Family Theories
This week in my family relations class we had a great discussion on family theories. Some of these theories include exchange theory, symbolic interaction theory, and conflict theory.
Exchange theory is like a scale: if one person in a relationship is giving and giving, but is not receiving anything in return then the scale becomes unbalanced. If the scale becomes unbalanced then the person that is giving so much stops and ends the relationship. This reminds me of an example of my sister. My sister was dating this guy and my sister liked him a lot; so she was putting a lot of effort into the relationship, but her boyfriend wasn’t really giving anything in return. After a while, my sister became tired of giving so much and felt like she was being used so she broke up with him. In order to have a healthy relationship the scale should be balanced. When the scale is balanced then both parties feel loved and appreciated.

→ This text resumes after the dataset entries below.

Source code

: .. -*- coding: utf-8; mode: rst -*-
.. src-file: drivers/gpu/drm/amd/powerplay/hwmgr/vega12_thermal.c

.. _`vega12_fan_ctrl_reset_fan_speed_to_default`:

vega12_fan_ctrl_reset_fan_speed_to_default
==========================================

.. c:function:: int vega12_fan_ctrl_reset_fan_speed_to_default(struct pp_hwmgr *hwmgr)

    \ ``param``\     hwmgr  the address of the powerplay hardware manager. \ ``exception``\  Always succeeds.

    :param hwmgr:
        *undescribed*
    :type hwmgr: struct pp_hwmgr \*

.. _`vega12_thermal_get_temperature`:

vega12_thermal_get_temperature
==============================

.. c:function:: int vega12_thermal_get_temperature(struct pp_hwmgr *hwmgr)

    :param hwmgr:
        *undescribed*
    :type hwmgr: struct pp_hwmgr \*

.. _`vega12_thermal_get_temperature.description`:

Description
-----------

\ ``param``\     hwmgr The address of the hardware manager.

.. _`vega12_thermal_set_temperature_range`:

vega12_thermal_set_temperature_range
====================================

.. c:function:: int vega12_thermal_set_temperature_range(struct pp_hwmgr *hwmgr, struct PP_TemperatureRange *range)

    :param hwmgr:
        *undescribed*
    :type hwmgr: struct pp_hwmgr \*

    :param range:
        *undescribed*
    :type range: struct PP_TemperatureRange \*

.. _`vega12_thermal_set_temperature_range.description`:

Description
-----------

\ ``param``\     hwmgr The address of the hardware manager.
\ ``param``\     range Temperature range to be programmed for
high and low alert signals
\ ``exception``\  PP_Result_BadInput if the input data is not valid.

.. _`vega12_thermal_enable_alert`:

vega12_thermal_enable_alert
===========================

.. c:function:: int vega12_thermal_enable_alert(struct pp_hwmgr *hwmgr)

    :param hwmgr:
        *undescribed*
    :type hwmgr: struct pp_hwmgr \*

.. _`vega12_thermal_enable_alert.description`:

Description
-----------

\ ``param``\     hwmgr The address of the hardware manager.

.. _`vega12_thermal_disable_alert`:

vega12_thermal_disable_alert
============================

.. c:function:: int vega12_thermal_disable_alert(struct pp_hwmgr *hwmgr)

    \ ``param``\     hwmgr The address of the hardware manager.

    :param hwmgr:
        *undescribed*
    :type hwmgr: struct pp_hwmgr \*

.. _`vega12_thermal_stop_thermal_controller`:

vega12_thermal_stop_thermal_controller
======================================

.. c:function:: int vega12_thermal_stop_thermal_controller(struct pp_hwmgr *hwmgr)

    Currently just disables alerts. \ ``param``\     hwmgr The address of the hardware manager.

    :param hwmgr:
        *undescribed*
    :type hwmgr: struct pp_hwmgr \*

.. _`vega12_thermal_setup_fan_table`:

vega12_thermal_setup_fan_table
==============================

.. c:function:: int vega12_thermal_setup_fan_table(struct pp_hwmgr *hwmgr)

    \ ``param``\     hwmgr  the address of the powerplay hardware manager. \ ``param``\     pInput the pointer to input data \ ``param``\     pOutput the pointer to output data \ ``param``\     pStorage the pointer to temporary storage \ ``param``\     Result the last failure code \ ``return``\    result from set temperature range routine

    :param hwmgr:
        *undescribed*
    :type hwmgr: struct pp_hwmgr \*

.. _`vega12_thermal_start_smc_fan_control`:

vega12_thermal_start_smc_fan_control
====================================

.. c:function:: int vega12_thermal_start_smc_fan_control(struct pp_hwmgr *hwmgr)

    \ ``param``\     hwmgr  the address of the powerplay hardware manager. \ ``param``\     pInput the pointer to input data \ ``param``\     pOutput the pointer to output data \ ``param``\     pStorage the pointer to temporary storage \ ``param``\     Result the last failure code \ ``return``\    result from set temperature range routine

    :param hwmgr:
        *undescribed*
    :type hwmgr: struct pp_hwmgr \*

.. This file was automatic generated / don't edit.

The second theory is symbolic interaction theory. This theory suggests that everything we do is significant and has a symbolic meaning. Sometimes people misread these behaviors. Like for example, it happens in the way we talk and communicate. If I was very rude and blunt with someone, then that person would probably think I don’t like them. In reality I’m not being mean because I don’t like that person, I might be rude because I was having a bad day or any number of other reasons. One example my teacher talked about in class was misinterpreting behaviors because of texting. This couple was dating and the girl texted her boyfriend asking what he was doing, and the boyfriend replied “I’m busy.”. The girl took offense to the period and thought that it meant her boyfriend didn’t like her anymore. The girlfriend ended up breaking up with her boyfriend because he responded with a period. When in reality the boyfriend probably wasn’t made or wasn’t losing feelings, he probably was just trying to use correct grammar. Symbolic interaction theory is cool because it helps us realize that everyone does something for a reason. The downfall of this theory is not reading too much into the reason.
The next theory is called conflict theory. Conflict theory is described as whenever there are two or more people there is always going to be a conflict when making a decision. Conflict is natural, but fighting is unnecessary. Because each one of us is so unique, this means we all have different opinions. For example, when my roommates and I are deciding what movie to watch, each one of us is in the mood for a different genre. Just because there are differences doesn’t mean there has to be arguing or fighting. If my roommates and I fought every time we were picking out a movie, we would never watch movies together. The important thing about conflict theory is communicating and learning how to compromise. One couple from a tv series that does a good job of displaying conflict theory is Mitchell and Cameron from Modern Family. In almost every episode Mitchell and Cameron are fighting and disagreeing. Either one person doesn’t agree with the other, so they try to fix the problem themselves or convince their partner to change their mind by going behind their back. By the end of the episode one of them is hurt by the other actions. If in the first place they had talked it through and communicated with each other, then the fighting wouldn’t have happened. We are always going to disagree with people, but disagreeing shouldn’t equal fighting. Communication should always be first.
I think these theories are very important in all aspects of life. Whether it’s little kids in preschool, teens in high school, young adults, parents starting a family, middle aged people or senior citizens. There is information from these theories that can be helpful in each stage of life.